### Using the information
1. In the discussion thread, what does tombert say happens to the overhead costs of big stores like Fry's?
2. Reproduce the passage of the discussion thread starting with "You can also" and going on through "the world worse.".

### Page text
- - - -
BrenBarn 4 days ago

> I understand it, it's really hard to compete with Amazon in today's environment, and I'm not judging anyone for using Amazon instead of buying from a store

I am. :-)

> I buy online too, and fundamentally these are for-profit businesses and I don't feel any obligation to give them charity.

You can also judge people for prioritizing profit over all else.

Even from a purely utilitarian-calculus perspective, it's a bit strange to me when people say "I wish we had X" but then "but I understand people need to make money". Like, if you wish you had X, then X has utility to you. Now, it may be that the amount you would pay for X is less than what was needed for X to survive, but that's not necessarily implied by the mere fact that X has to make money.

And that's leaving out all the other positive and negative utilities that come from these various choices. Like living in a town where you can go to a place and have interactions with people, or even just browse unfamiliar and interesting products, instead of just a big warehouse.

There isn't any reason not to judge people for doing things that you think make the world worse.

1
tombert 4 days ago

I'm not 100% sure what you're getting at.

I didn't mind paying a bit more for stuff at Fry's because it was directly available and I liked walking around the store, but I certainly had no plans of buying a product I wasn't already going to buy just to patronize Fry's. These stores, while I do like them, are not charities. I don't want to needlessly give them money for stuff if I don't want it. I am not going to directly donate to them either.

I agree that the experience does have some amount of value if I am reminiscing about these things, but fundamentally what gives me (and I suspect most people) the most value is simply lower prices, and I think these things are at odds.

Big fun stores like Fry's have overhead, and they have to pay for that overhead somehow, meaning that it is rolled into the prices. Amazon is more boring, leading to lower prices.

BrenBarn 4 days ago

My point is essentially that there are enormous higher-order effects that are totally ignored by just focusing on the price of individual consumer transactions, and many of those higher-order effects are detrimental to our society.

tombert 3 days ago

Isn't this kind of a privileged perspective though? Not so much saying that something is lost, but judging people for shopping on Amazon (which you said in an earlier comment).

It's easy to say something like "there's more to life than prices!!!!!" when you're a yuppie software person on Hacker News making six figures with full benefits, but a large percentage (most?) of the population isn't as fortunate. Something being five percent cheaper can be a meaningful difference to those people, and I certainly cannot blame someone in that situation for prioritizing their finances over some nebulous completely undefined and arbitrary "greater good" that you seem to be hinting at.

Now, I am one of those software people who (generally) makes plenty of money, so you could reasonably judge me for shopping on Amazon and focusing primarily on prices. I don't know what to tell you; even if I make plenty of money, it's not infinite money, I still have to prioritize how it's spent, and again I just don't feel the need to try and optimize for some undefined greater good.
- - - -
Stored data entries
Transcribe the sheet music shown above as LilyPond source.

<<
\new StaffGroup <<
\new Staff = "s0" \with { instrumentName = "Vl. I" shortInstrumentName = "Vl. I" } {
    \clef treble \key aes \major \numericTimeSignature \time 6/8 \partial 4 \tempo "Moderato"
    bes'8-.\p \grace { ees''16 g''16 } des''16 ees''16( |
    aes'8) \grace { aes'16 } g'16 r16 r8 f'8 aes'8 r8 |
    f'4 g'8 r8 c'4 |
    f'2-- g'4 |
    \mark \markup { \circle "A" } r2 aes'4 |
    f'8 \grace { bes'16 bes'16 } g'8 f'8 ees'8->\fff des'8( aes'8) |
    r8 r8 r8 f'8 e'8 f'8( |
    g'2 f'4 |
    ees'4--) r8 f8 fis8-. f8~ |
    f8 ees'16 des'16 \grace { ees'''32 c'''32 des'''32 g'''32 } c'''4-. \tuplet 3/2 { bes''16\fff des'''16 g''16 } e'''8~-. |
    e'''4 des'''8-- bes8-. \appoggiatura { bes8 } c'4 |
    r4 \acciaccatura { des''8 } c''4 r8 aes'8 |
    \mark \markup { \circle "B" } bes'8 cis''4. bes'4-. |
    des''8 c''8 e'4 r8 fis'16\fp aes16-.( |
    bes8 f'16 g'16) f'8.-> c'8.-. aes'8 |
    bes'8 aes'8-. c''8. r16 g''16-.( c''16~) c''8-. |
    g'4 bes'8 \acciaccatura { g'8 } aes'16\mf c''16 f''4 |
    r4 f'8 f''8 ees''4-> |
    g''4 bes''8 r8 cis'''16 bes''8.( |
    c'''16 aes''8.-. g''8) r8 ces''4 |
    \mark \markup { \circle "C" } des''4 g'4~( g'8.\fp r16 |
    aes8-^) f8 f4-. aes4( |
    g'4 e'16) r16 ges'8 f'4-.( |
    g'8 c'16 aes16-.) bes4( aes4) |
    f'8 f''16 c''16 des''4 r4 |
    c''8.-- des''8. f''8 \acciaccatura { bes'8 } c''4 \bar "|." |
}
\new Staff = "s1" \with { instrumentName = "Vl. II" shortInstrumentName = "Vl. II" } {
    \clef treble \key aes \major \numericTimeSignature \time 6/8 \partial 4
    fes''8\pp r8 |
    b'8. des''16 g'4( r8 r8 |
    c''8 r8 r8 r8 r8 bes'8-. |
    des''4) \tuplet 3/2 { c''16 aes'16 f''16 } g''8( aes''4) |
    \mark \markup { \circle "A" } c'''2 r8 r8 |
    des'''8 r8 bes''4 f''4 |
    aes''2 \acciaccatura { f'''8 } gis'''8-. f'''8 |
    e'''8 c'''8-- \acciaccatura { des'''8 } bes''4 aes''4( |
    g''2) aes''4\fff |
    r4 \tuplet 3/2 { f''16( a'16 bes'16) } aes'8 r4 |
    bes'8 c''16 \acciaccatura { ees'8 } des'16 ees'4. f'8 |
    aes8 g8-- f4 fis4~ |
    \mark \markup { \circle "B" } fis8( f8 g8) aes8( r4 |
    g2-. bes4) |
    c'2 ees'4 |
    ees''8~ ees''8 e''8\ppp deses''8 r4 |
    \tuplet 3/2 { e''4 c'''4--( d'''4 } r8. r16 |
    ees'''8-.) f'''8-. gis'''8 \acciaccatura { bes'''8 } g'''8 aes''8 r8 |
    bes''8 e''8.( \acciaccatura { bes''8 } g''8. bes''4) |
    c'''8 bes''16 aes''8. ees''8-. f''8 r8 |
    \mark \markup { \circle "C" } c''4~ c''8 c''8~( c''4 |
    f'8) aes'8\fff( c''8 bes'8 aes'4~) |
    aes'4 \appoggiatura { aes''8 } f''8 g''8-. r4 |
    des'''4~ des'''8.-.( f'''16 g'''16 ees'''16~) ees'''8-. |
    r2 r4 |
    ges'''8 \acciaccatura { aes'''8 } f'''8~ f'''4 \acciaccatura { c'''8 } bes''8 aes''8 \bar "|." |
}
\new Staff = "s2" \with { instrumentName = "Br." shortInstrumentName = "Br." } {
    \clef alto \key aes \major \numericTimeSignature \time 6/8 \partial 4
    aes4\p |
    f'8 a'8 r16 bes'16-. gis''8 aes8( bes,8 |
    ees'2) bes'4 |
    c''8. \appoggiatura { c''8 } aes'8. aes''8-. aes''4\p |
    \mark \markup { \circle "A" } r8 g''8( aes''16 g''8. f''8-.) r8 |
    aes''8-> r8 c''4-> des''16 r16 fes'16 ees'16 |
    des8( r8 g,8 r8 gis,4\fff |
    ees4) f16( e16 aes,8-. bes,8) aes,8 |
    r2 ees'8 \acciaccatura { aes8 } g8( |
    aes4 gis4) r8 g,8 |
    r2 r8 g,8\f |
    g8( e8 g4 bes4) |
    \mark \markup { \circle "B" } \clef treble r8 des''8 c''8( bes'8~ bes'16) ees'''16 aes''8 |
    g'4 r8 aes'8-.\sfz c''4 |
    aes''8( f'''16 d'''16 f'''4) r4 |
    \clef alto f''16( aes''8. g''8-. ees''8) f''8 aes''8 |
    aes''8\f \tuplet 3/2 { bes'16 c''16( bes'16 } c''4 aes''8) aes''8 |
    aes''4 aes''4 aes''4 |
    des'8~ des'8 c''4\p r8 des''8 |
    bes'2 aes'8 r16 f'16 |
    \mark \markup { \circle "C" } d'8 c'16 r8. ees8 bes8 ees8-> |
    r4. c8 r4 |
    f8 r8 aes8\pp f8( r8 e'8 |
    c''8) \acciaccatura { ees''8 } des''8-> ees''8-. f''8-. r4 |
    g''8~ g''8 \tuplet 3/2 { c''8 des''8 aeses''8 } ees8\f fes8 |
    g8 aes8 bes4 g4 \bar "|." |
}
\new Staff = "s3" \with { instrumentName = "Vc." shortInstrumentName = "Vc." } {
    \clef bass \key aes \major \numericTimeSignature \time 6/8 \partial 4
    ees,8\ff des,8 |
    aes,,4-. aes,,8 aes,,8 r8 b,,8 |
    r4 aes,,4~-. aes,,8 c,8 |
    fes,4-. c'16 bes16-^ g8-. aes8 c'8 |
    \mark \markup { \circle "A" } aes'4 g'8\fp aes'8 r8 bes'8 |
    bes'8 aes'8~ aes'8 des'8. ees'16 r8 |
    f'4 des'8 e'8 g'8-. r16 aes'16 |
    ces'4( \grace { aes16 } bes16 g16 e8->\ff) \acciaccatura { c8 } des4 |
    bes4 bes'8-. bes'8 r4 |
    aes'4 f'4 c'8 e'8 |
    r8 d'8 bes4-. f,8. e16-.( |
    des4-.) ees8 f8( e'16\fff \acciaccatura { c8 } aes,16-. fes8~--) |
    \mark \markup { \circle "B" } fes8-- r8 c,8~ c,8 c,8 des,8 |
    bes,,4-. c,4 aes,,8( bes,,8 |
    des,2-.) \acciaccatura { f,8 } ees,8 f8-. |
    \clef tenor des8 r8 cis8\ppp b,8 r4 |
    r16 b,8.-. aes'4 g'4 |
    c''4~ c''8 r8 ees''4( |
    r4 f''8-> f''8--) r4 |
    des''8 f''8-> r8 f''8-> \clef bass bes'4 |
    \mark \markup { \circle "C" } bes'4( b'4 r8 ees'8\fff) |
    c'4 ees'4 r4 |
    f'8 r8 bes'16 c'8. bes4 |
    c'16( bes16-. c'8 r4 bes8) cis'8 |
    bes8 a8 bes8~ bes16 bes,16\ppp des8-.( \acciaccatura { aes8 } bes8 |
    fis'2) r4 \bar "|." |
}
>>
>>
- - - -
### Answers by item
1. The overhead is rolled into the prices.

2.
You can also judge people for prioritizing profit over all else.

Even from a purely utilitarian-calculus perspective, it's a bit strange to me when people say "I wish we had X" but then "but I understand people need to make money". Like, if you wish you had X, then X has utility to you. Now, it may be that the amount you would pay for X is less than what was needed for X to survive, but that's not necessarily implied by the mere fact that X has to make money.

And that's leaving out all the other positive and negative utilities that come from these various choices. Like living in a town where you can go to a place and have interactions with people, or even just browse unfamiliar and interesting products, instead of just a big warehouse.

There isn't any reason not to judge people for doing things that you think make the world worse.